GeneEditing in T cell Leukemia to Promote Immunomodulatory Forms of Cell Death
Cell death removes damaged, pre-cancerous and infected cells. The study of cell death has yielded significant insight into the formation and maintenance of leukemia cells. Many types of cell death exist, but only one form known as apoptosis has been extensively investigated in the context of leukemia. Chemotherapeutics can activate apoptotic cell death but many leukemias continue to be resistant to apoptosis and cannot be eradicated by current chemotherapeutics. In particular, the generation of effective immune responses against leukemia cells remains a significant challenge contributing to relapse of leukemia.

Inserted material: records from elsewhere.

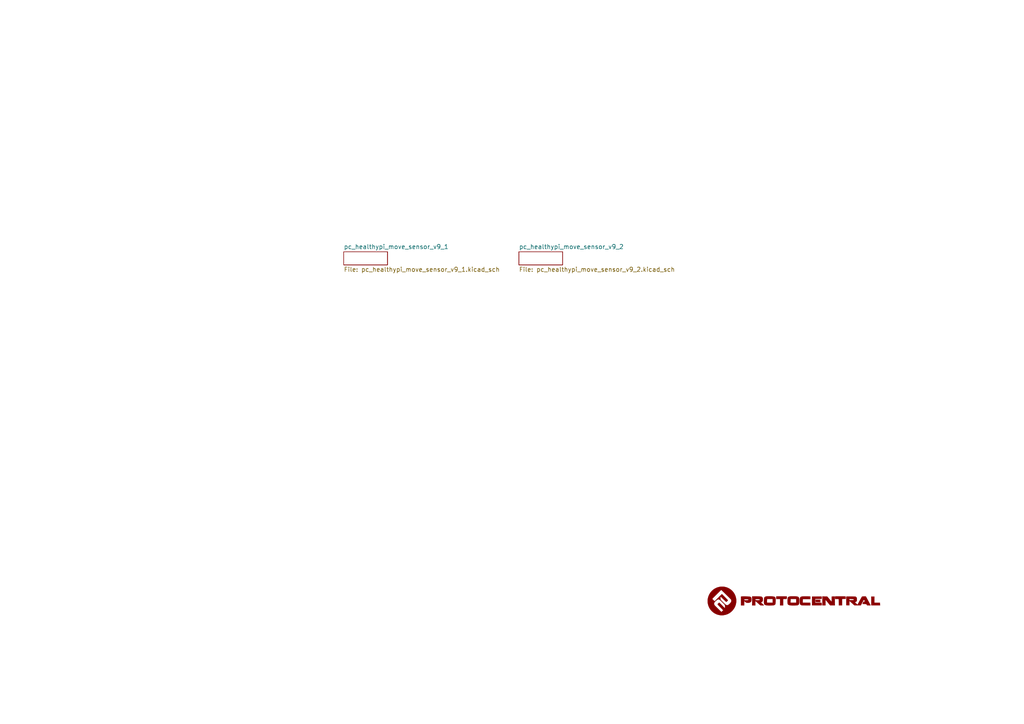
<source format=kicad_sch>
(kicad_sch
	(version 20250114)
	(generator "eeschema")
	(generator_version "9.0")
	(uuid "c6aba132-0f5c-484b-9308-23ba189b0c73")
	(paper "A4")
	
	(symbol
		(lib_id "protocentral:pc_logo_full")
		(at 231.14 174.625 0)
		(unit 1)
		(exclude_from_sim no)
		(in_bom no)
		(on_board yes)
		(dnp no)
		(fields_autoplaced yes)
		(uuid "d7759b1a-b1a1-41c1-a247-fd336d6b97fa")
		(property "Reference" "U8"
			(at 231.14 174.625 0)
			(effects
				(font
					(size 1.27 1.27)
				)
				(hide yes)
			)
		)
		(property "Value" "~"
			(at 231.14 174.625 0)
			(effects
				(font
					(size 1.27 1.27)
				)
				(hide yes)
			)
		)
		(property "Footprint" ""
			(at 231.14 174.625 0)
			(effects
				(font
					(size 1.27 1.27)
				)
				(hide yes)
			)
		)
		(property "Datasheet" ""
			(at 231.14 174.625 0)
			(effects
				(font
					(size 1.27 1.27)
				)
				(hide yes)
			)
		)
		(property "Description" ""
			(at 231.14 174.625 0)
			(effects
				(font
					(size 1.27 1.27)
				)
				(hide yes)
			)
		)
		(instances
			(project ""
				(path "/c6aba132-0f5c-484b-9308-23ba189b0c73"
					(reference "U8")
					(unit 1)
				)
			)
		)
	)
	(sheet
		(at 99.695 73.025)
		(size 12.7 3.81)
		(exclude_from_sim no)
		(in_bom yes)
		(on_board yes)
		(dnp no)
		(fields_autoplaced yes)
		(stroke
			(width 0)
			(type solid)
		)
		(fill
			(color 0 0 0 0.0000)
		)
		(uuid "2cdf5588-7dba-42bb-afa2-eba9f238f2d1")
		(property "Sheetname" "pc_healthypi_move_sensor_v9_1"
			(at 99.695 72.3134 0)
			(effects
				(font
					(size 1.27 1.27)
				)
				(justify left bottom)
			)
		)
		(property "Sheetfile" "pc_healthypi_move_sensor_v9_1.kicad_sch"
			(at 99.695 77.4196 0)
			(effects
				(font
					(size 1.27 1.27)
				)
				(justify left top)
			)
		)
		(instances
			(project "pc_healthypi_move_sensor_v9"
				(path "/c6aba132-0f5c-484b-9308-23ba189b0c73"
					(page "1")
				)
			)
		)
	)
	(sheet
		(at 150.495 73.025)
		(size 12.7 3.81)
		(exclude_from_sim no)
		(in_bom yes)
		(on_board yes)
		(dnp no)
		(fields_autoplaced yes)
		(stroke
			(width 0)
			(type solid)
		)
		(fill
			(color 0 0 0 0.0000)
		)
		(uuid "4ed6e830-27f3-4ed3-bb37-e664d9320c15")
		(property "Sheetname" "pc_healthypi_move_sensor_v9_2"
			(at 150.495 72.3134 0)
			(effects
				(font
					(size 1.27 1.27)
				)
				(justify left bottom)
			)
		)
		(property "Sheetfile" "pc_healthypi_move_sensor_v9_2.kicad_sch"
			(at 150.495 77.4196 0)
			(effects
				(font
					(size 1.27 1.27)
				)
				(justify left top)
			)
		)
		(instances
			(project "pc_healthypi_move_sensor_v9"
				(path "/c6aba132-0f5c-484b-9308-23ba189b0c73"
					(page "2")
				)
			)
		)
	)
	(sheet_instances
		(path "/"
			(page "1")
		)
	)
	(embedded_fonts no)
)

</source>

One exciting possibility for cancer biology is that the induction of alternative forms of cell death, including a form of death known as necroptosis, can drive immune responses directed against leukemia cells. This type of cell death works by punching holes in the cell causing the cell to rupture and release molecules that can drive immune responses against molecules found only in leukemia cells. In contrast, apoptosis results in the packaging of cell contents to avoid activation of immune responses and tumor immunity. During infection, necroptosis can be beneficial for exposing pathogens that reside inside cells, thereby activating immune responses.
We are now developing drug combinations and genetic editing tools to remove the key molecular brakes on necroptosis to enable leukemia cells to engage this explosive type of cell death. We predict that this will lead to life-long immune responses against the molecules found only in leukemia cells.